### What the task asks
Find the string "size" in the records. Copy every line it appears in.

(Source material Opens)

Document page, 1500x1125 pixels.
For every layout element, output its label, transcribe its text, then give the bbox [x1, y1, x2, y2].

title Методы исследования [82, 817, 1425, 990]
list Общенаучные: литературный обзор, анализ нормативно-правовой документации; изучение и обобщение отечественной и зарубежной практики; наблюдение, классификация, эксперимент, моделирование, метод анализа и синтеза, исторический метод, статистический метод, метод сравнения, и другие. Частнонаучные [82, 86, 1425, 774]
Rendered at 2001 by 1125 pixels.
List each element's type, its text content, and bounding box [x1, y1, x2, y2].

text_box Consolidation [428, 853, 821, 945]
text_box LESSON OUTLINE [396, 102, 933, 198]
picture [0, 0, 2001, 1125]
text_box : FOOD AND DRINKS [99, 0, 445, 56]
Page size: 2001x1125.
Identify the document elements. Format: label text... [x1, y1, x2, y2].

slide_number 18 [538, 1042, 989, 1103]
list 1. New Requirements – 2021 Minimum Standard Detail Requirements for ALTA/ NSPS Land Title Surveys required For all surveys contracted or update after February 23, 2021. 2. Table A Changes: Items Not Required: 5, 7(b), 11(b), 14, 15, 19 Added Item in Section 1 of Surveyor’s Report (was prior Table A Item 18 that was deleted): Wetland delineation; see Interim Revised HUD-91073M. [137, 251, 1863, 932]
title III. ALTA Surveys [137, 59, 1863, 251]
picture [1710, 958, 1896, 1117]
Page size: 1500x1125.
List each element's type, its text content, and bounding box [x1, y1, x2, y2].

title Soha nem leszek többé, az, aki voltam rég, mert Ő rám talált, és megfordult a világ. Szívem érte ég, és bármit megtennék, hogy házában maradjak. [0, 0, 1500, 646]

(Source material Closes)

### Finished task
Page size: 2001x1125.
Page size: 1500x1125.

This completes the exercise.